Above: La Tour d’Argent’s signature dish, duck breast in civet. The duck bones are crushed in a press and their juices are used to make a civet (sauce). Civet is an ancient recipe. In my translation of the 15th-century Ars Culinaria by Maestro Martino (UC Press, 2005), you’ll find an excellent recipe for venison civet, for example.
Above: We drank a 1991 Volnay Les Champans 1er Cru with the main course. Lunch wasn’t cheap but the list was jam-packed with very reasonably priced “outer borough” Burgundy. I was looking at 1989 Marsannay but the excellent sommelier pointed out that 1991 is drinking better in general and that Marsannay would have been too tannic with our duck. His choice was superb and he kept me well under my price point. Note the dust on the bottle: this is a sign that it has been well cellared in situ and has rested peacefully. (Check out Eric’s cool article on “Those Other Burgundies.”)
Especially in these tough times (and believe me, I am so relieved and fortunate to be busy with work these days, when so many of my peers are having trouble), I couldn’t help but be more than a little self-conscious.
Above: Watching the wine service at La Tour was a thrill. Our sommelier was so friendly and helpful. Frankly, it’s intimidating to approach a wine list like that (check out this pic that Tracie B snapped of me). I knew that I wanted to drink old Burgundy and I told our steward my price point, my preference in style (traditional), and we discussed our menu. The 91 Volnay was fantastic and you’d be surprised at how little I paid for it: because La Tour buys so much wine on release, the prices are actually surprisingly affordable (as long as you stay clear of the heavy hitters).
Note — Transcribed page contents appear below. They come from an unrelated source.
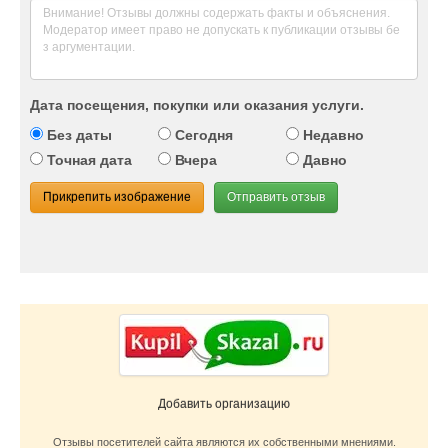
Дата посещения, покупки или оказания услуги.
Без даты
Сегодня
Недавно
Точная дата
Вчера
Давно
Прикрепить изображение
Отправить отзыв
Добавить организацию
Отзывы посетителей сайта являются их собственными мнениями.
But, hey, you only live twice: I can’t imagine that Tracie B and I will be back in Paris any time soon and a lunch like this is something you do once in your life (And since we were on tour, we ate mostly ham sandwiches while we were there! And so this was our one extravagant repast. Believe it or not, I actually lost weight.)
Above: For every course, the mise en place was a work of art. I loved how they trimmed the lettuce leaves to match the size of these delicately sliced, raw scallops. We paired this first course with a 4-year-old Savennières.
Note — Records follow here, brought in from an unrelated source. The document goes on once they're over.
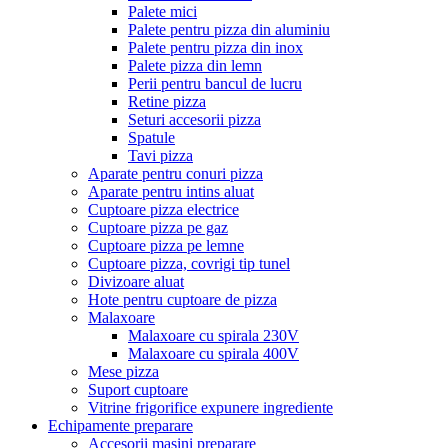
Palete mici
Palete pentru pizza din aluminiu
Palete pentru pizza din inox
Palete pizza din lemn
Perii pentru bancul de lucru
Retine pizza
Seturi accesorii pizza
Spatule
Tavi pizza
Aparate pentru conuri pizza
Aparate pentru intins aluat
Cuptoare pizza electrice
Cuptoare pizza pe gaz
Cuptoare pizza pe lemne
Cuptoare pizza, covrigi tip tunel
Divizoare aluat
Hote pentru cuptoare de pizza
Malaxoare
Malaxoare cu spirala 230V
Malaxoare cu spirala 400V
Mese pizza
Suport cuptoare
Vitrine frigorifice expunere ingrediente
Echipamente preparare
Accesorii masini preparare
I’ve read a lot of food and wine bloggers talking about how they are cutting back on and reeling in their wine budgets, these days (and so are we here in Austin). That’s perfectly understandable as well as indispensable in this new “age of responsibility.”
Above: A picture really isn’t worth a thousand stinky flavors and aromas! The cheese course was phenomenal. We paired with an equally stinky vin jaune.
But it is equally important to go out and spend money on wine and in restaurants and support local businesses and merchants. Remember: every time you buy a bottle of wine (even if you’re spending less on wine these days), you are supporting a whole chain of people in the industry — producer, importer, broker/vendor, distributor, and restaurateur/retailer (including the shippers, drivers, delivery people, etc.).
Not that La Tour d’Argent needs any help from me and Tracie B: a pair of bankers sitting next to us ordered two bottles of old Mersault and I can only imagine what they paid (probably in the thousands, gauging from my perusal of the list).
Above: I have no idea what we ate for dessert but it was delicious.
Lunch is certainly more affordable at La Tour than dinner and Tracie B and I stuck to the fixed price menu. You would be surprised at how little we actually spent, considering the venue.
All I can say is that the experience was worth every penny. Tracie B was simply stunning that day, the sunlight reflecting off the Seine and giving her a glow that I will never forget as long as I live.